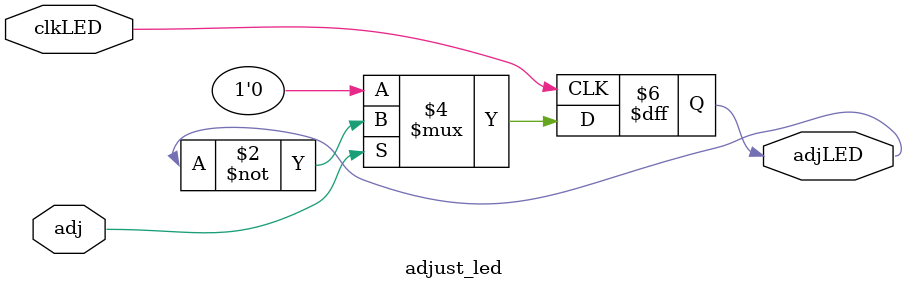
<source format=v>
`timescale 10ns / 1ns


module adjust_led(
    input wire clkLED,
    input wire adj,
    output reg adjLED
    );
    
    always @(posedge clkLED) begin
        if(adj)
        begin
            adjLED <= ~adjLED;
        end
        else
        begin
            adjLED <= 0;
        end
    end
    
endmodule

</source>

=== What to produce ===
An exact reproduction of the material is needed, without its images.

=== Written answer ===
<source format=v>
`timescale 10ns / 1ns


module adjust_led(
    input wire clkLED,
    input wire adj,
    output reg adjLED
    );
    
    always @(posedge clkLED) begin
        if(adj)
        begin
            adjLED <= ~adjLED;
        end
        else
        begin
            adjLED <= 0;
        end
    end
    
endmodule

</source>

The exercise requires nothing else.